Wajahat: [00:24:02] Still, still, right? And so what I always want to say in this particular point when it comes to zombies, if you look at Dawn of the Dead and Annalee, you and I were talking about this real quick. Go back and look at The Dawn of the Dead, look at the opening credits. Snyder does a montage, right. So, zombies and so he has like fascism, he has Nazis, he has death march. And there's a really brief glimpse of Muslims praying.
Annalee: [00:24:28] Just praying, not—
Wajahat: [00:24:28] Just praying like in a masjid, like in a mosque, a whole bunch of Muslims just going down in prayer and remember I noticed and I was probably the only person who noticed it and like a few other Muslims noticed it. And the juxtaposition of that image of a bunch of Muslims just praying for about two seconds next to blood curdling screams and Nazis and zombies. What does that tell you?
Charlie Jane: [00:24:51] Yeah…
Annalee: [00:24:52] Yeah. It's setting up this idea that the horrors that lead to this terrible world. That there's an equivalence between fascism and just like Muslim prayer. Just that's it, just—
Wajahat: [00:25:04] That's it.
Annalee: [00:25:05] The act of being Muslim.
Wajahat: [00:25:07] Or Islamofascism, became a buzz term. Clash of civilizations, the Huntington thesis, right?
Charlie Jane: [00:25:13] Right.
Wajahat: [00:25:13] People forget this.
Annalee: [00:25:16] The other thing that's so interesting about zombie movies, especially if you look at Walking Dead, which is, of course, a TV series, is that it also is about the crumbling of the nation.
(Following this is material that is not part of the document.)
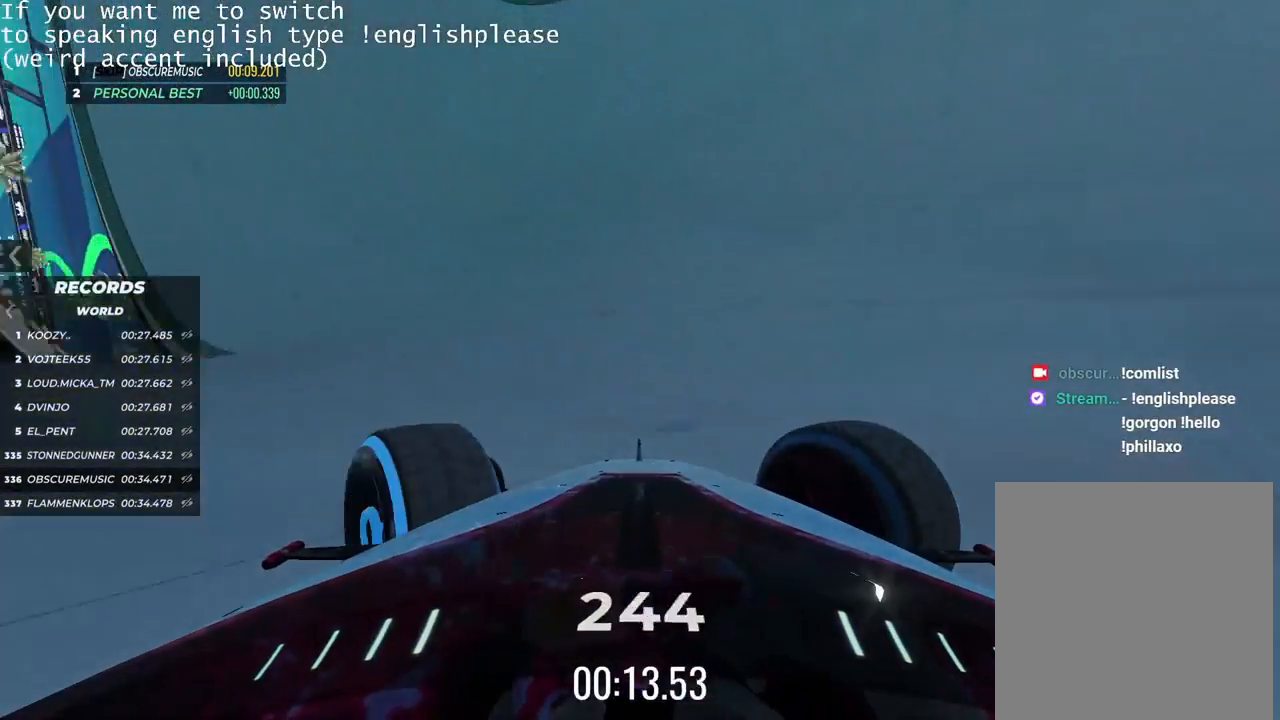
{"keys": ["left", "up"], "events": []}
Because not only are these zombies bad guys who are going to eat you, just your standard monsters, but they erode America. It's actually you know, part of the fascination of Walking Dead is what will happen to America now that America is like, mostly dead, mostly zombies.
Wajahat: [00:25:45] They overrun America. And also, you want to make another analogy, and I think this is… People think this is a stretch, I don't think it is. Steve Bannon and Stephen Miller, the book that they openly promote is called Camp of the Saints, which is a French white nationalist book of the ‘70s that is like a textbook of now white nationalists all around the world. Which is a fictional book that imagines a horde of Indian and brown immigrants that invade France and take over. Right? And so it's the horde, the savages, the crumbling of, wait for it, Western civilization, right? And you see, okay, so what's the cause of it? Well, we need stronger borders, and we need to worry about replacement. And we need to make sure that these foreign entities are not coming. And so what happened after 9/11? Patriot Act, what happened? [Unclear], the deportation, the surveillance, right?
[00:26:42] And then so you see a shift, and I think the shift, if we're sticking with zombies, so you see 28 Days Later, which of course takes place in Britain, but just look at some of those images, right, like, overwhelmed, cities crumbling. Then you see 28 Weeks Later, the sequel, which I think is underrated and very good. And then you see the kind of, just these images seep into our minds. You see the military industrial complex being used to tackle the zombie problem and completely failing, right? And it specifically is the American military that gets stationed in Europe. But even that's not enough. And I think that was a response to seeing the US invasion, you know, Guantanamo, boots on the ground. And even that's not enough because they didn't greet us like liberators, believe it or not, they saw us as invaders. And that's when you see a shift, where now science fiction introduced that necessary pushback and critique on the War on Terror. Battlestar Galactica, for example, right?
Annalee: [00:27:38] Yeah.
Charlie Jane: [00:27:38] Right, Battlestar Galactica comes to mind. There was actually a lot of science fiction in the late 2000s, which kind of like, tried and often not very successfully tried to grapple with the War on Terror and like whether the War on Terror could lead to excesses that we might like… I lost count. Like I was actually writing for io9 at the time, and I lost count of how many stories there were on television about like, does torture work? We captured a terrorist, should we torture them? And like, there was an episode of the show they rebooted V the like, the ‘80s.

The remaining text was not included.